My smile falters. “I didn’t break lockdown,” I tell him. “We’re allowed to go out for food.” I look down at the bottle in my hands. “This counts, right?”
“Diana, you shouldn’t have gone out by yourself,” Finn says. He sits next to me, looking me over like he’s expecting to find a bleeding head wound or a broken bone. “You just got out of the goddamn hospital.”
“I got out of rehab,” I say gently, “and I’m supposed to be challenging myself. Besides, I had to do it sometime. The toilet paper isn’t going to buy itself.”
This is not going the way it is supposed to. Finn should be pleased that I’m getting stronger, that I was brave enough to venture out alone. But at the same time, I realize that when Finn kisses me now, he always presses his lips to my forehead, too, like he’s checking for a temperature. He watches me when I get up to go to the bathroom or into the kitchen, in case I fall.
I nestle closer until he’s holding me. “I’m fine,” I whisper. I wonder when he is going to stop treating me like a patient, rather than a partner.
“Promise me you’ll wait for me if you need to leave the apartment?” he murmurs.
I hold my breath for a moment, because I can’t take that oath. I’m heading to The Greens tomorrow, no matter what. “One day,” I say gently, “you’re going to have to let me go.”
There is a theory of dementia called retrogenesis, meaning that we lose life skills in the reverse of the order in which we gained them. A doctor told me this when my mother was first diagnosed at age fifty-seven with early-onset Alzheimer’s. A person with dementia, he said, starts out like a ten-year-old. She can be trusted to follow directions on a note that you leave behind. Eventually, the patient will suffer mental decline until she’s at the stage of a toddler—she can’t be expected to remember to get dressed or to feed herself. The next skills that are lost are continence, speech. The very first things we master as an infant are the last things we lose: the ability to lift one’s head from a pillow. The ability to smile.
What I remember from that initial visit was asking the doctor how long my mother’s life expectancy would be. Most people with Alzheimer’s survive from three to eleven years, he told me. But some have been known to live for twenty.
And I had thought, at the time: My God. What am I going to do with her for all that time?
All of this was before I lost her/didn’t lose her in a dream.
Although there is a lockdown in the city, I can easily argue why seeing my mother face-to-face is necessary. I know the trains are running, but decide to splurge on an Uber.
I haven’t told Finn I’m going. I haven’t told anyone.
When my ride arrives, the driver looks at me in my sunflower mask and I look at him in his KN95 mask, as if we are assessing each other for risk. He glances at my quad cane and I think about telling him that I actually just got over Covid, but that would be counterproductive.
At The Greens, to my surprise, the front door is locked.
I ring the bell, and knock a few times. After a moment, the door opens, revealing a nurse in a surgical mask. “I’m sorry,” she says, “we’re not open.”
“But these are visiting hours,” I reply. “I’m here for Hannah O’Toole.”

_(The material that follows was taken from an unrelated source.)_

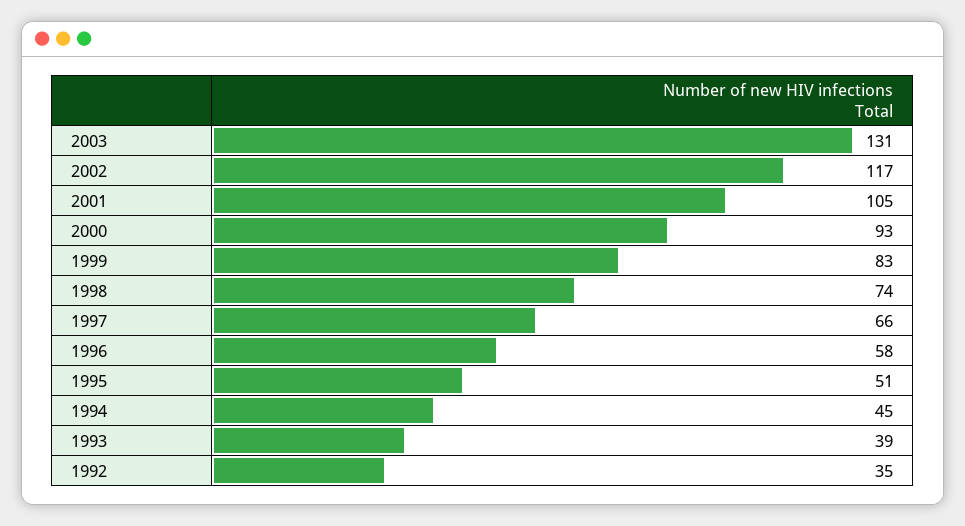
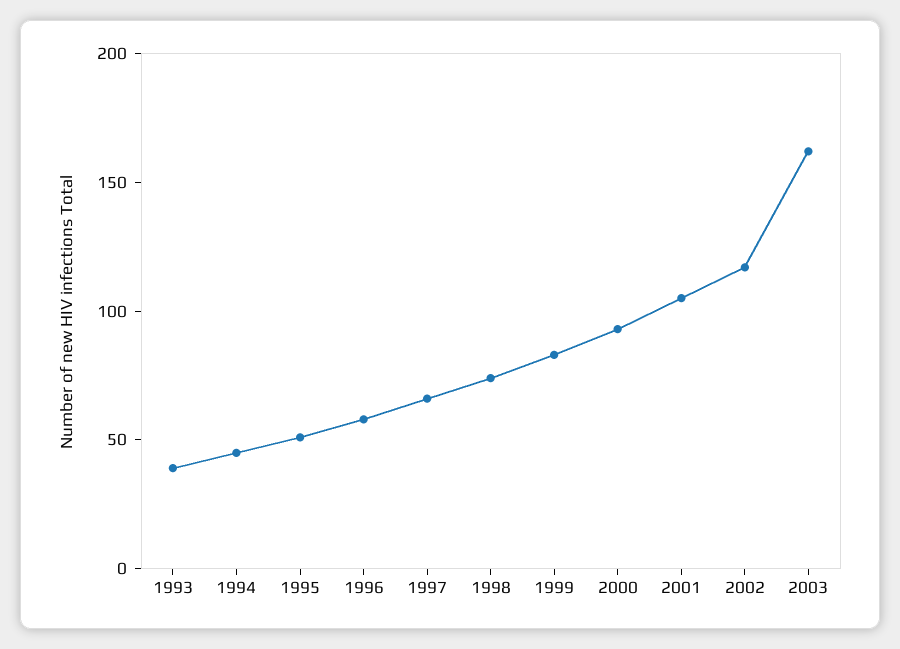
2003: 131 -> 160
1992: 35 -> none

The woman blinks at me. “We’re closed by order of the governor.” She says this with judgment, like I should know better.
Which, I mean, I do.
“I’ve been away for a while,” I tell her, which isn’t a lie. “Look, I don’t have to stay long. It’s kind of a crazy thing—I was under the impression that my mother had passed away but—”
“I’m really sorry,” the nurse interrupts. “But this policy is meant to keep your mother safe. Maybe you could … ?just call her?”

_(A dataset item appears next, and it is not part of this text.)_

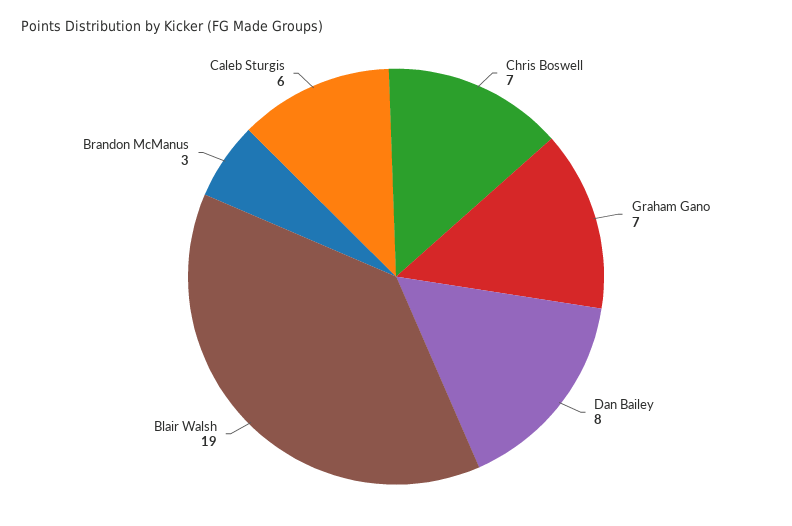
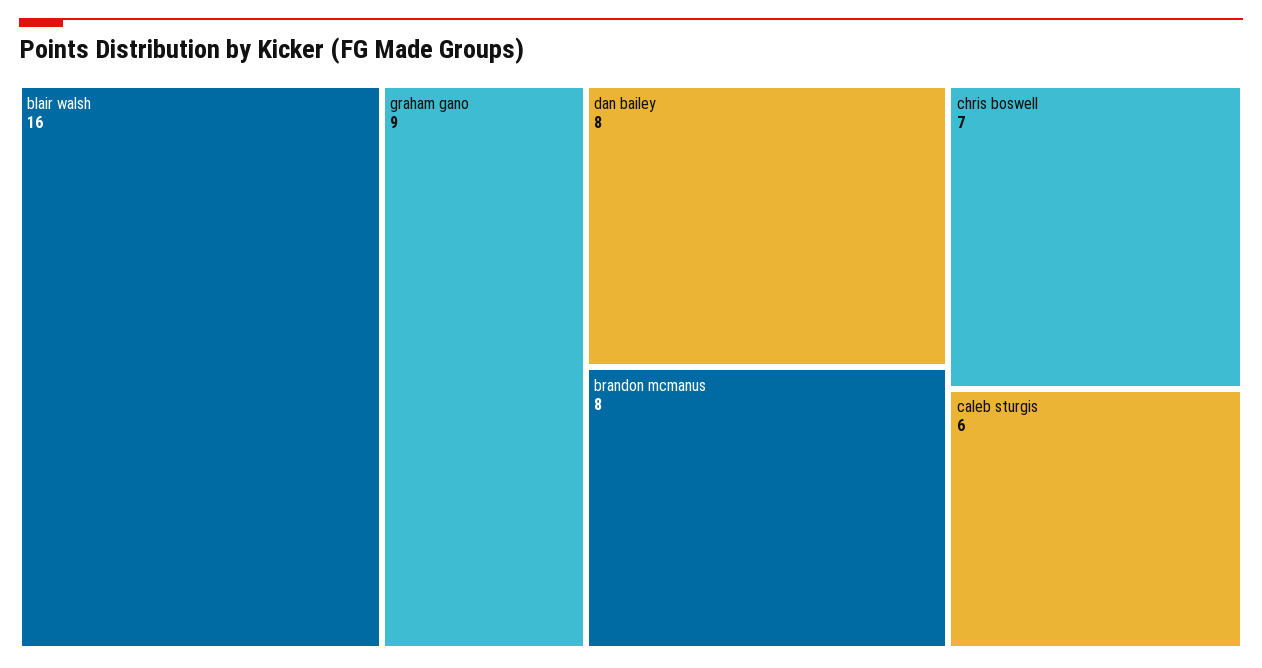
Graham Gano: 7 -> 9
Blair Walsh: 19 -> 16
Brandon McManus: 3 -> 8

She closes the door in my face. I stand in the chilly breeze, leaning on my quad cane, thinking about her words. Normally, every few weeks, that’s exactly what I do.

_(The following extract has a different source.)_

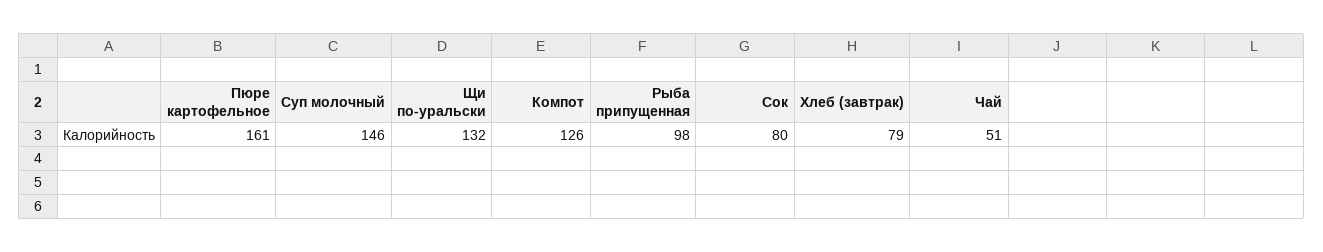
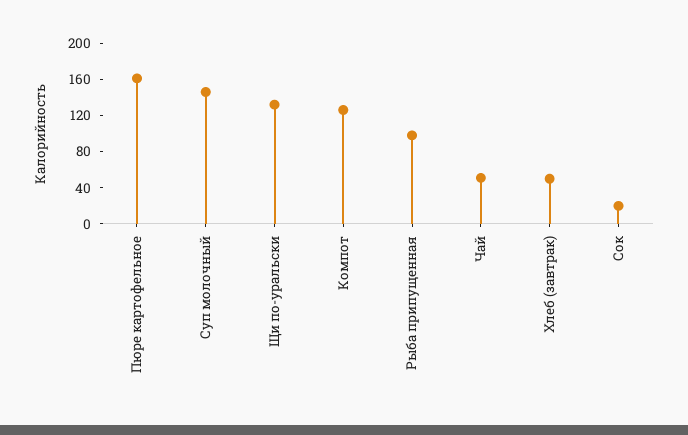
Сок: 80 -> 20
Хлеб (завтрак): 79 -> 50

I am about to dial my mother’s number when a car pulls into the parking lot. An elderly man gets out with a bag of birdseed. Instead of going to the front door, however, he walks around the side of the building. Near one of the patient’s screened porches there is a bird feeder. He pours a little of the seed into it and then notices me watching. “I’ve been with her for fifty-two years,” he says. “I’m not going to let a virus ruin a perfect record.”
“You’re visiting your wife?”
He nods.
“How?”
He jerks his chin in the direction of the porch. Like my mother’s, it’s a sealed box without an entrance—no one can enter the apartment from out here, but the resident can be outside in a safe way. A door slides open from inside the apartment, and an aide wheels out a woman. She has white cotton-candy hair piled on her head, and a blanket over her narrow shoulders. She is staring vacantly past the man.